Yorkshire Post (27/Sep/1930) - This World of Ours: Curiosities at Berry Brow Station

The following is a transcription of a historic newspaper article and may contain occasional errors. If the article was published prior to 1 June 1957, then the text is likely in the Public Domain.


Curiosities at Berry Brow Station.

Following the inquiry of a Whitkirk correspondent, who wished to know how certain stone models of locomotives come to be at Berry Brow railway station, I append the following:

There are two models, one being larger than the other. the smaller one, with coaches, was the work of Mr. Tom Stocks, Berry Brow, and the larger was done by Mr. J.C. Stocks, his son, in 1886. It happened that Mr. Tom Stocks was a great friend of Mr. McKie, the Berry Brow stationmaster, who took a price in beautifying the station by means of a rockery and strips of flower gardens; and so these locomotives, as well as certain carved heads, were gifts to the station.

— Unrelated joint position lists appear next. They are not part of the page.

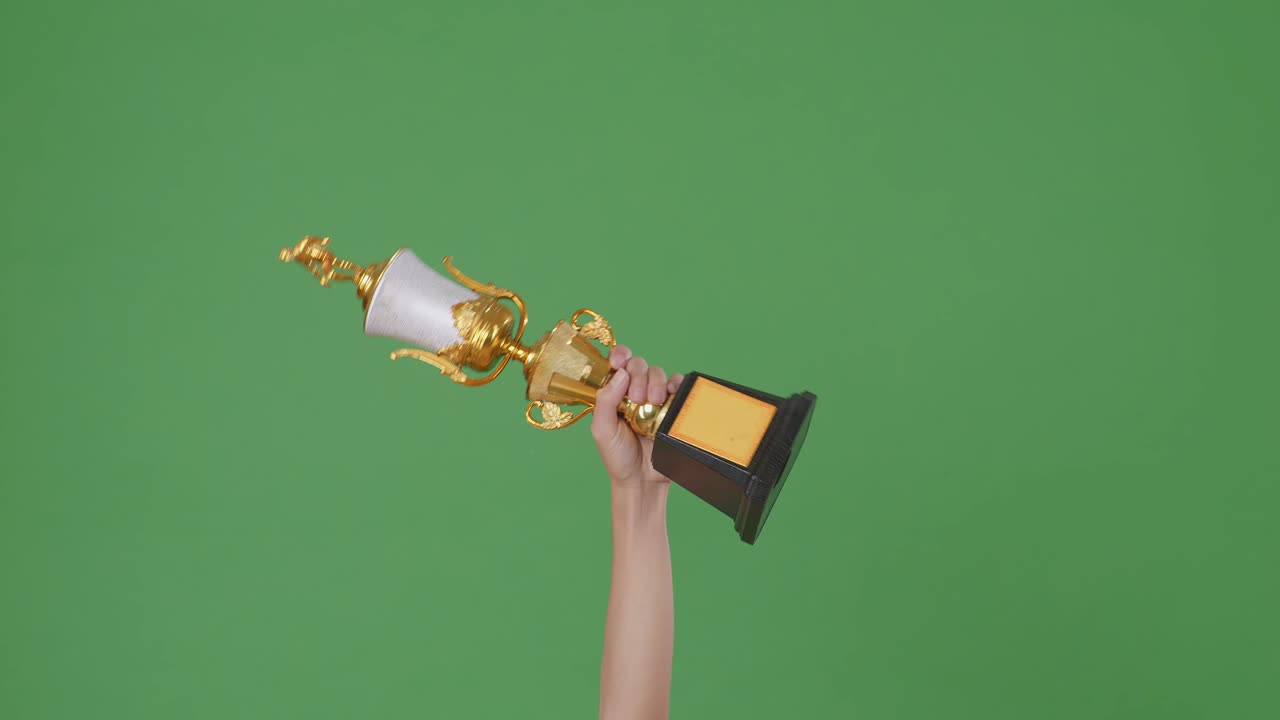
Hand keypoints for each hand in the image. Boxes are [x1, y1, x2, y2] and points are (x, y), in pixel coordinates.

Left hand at [591, 345, 683, 489]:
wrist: (642, 480)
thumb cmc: (618, 457)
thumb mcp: (602, 430)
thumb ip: (605, 401)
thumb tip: (620, 373)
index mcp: (614, 393)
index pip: (617, 364)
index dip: (619, 355)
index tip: (620, 361)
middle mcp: (633, 391)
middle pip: (638, 365)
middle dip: (638, 376)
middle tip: (637, 398)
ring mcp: (654, 398)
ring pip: (658, 373)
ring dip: (656, 382)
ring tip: (654, 402)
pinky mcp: (672, 407)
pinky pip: (678, 386)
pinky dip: (677, 384)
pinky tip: (671, 395)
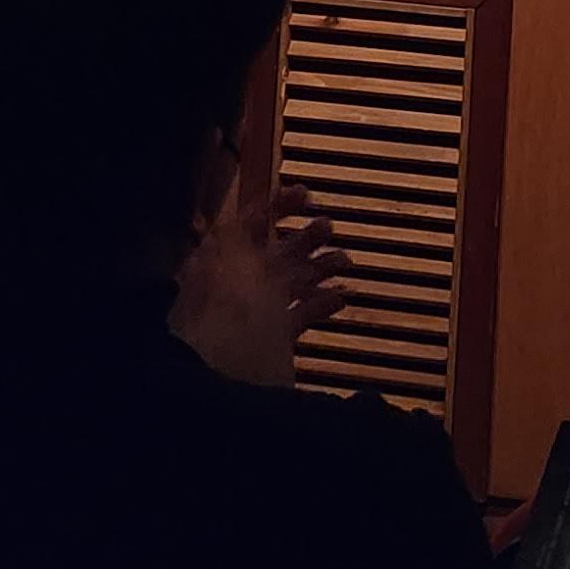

This explanation of the stone locomotives differs in some form from one supplied by a gentleman of Huddersfield, viz.:

These locomotives were carved in 1884 by Mr. J.C. Stocks, a native of Berry Brow, who travels daily from this station to Bradford, where he is employed by his brother-in-law, Mr. Harry Dawson, the Bradford wool merchant, who is also a native of Berry Brow. Mr. Stocks was a young man when he did the work, and he was friendly with a porter at the station. Afterwards he earned quite a good reputation as a sculptor, and worked in all parts of the world. At present time he does little carving, but his work at Berry Brow Station, although slightly damaged by weather, shows that he was a craftsman of no mean ability.

Such are two interpretations of the story of the stone locomotives. Who carved the smaller locomotive? Was it with the stationmaster at Berry Brow or with the porter, that the friendship was maintained? Perhaps Mr. J.C. Stocks himself has the key to the riddle.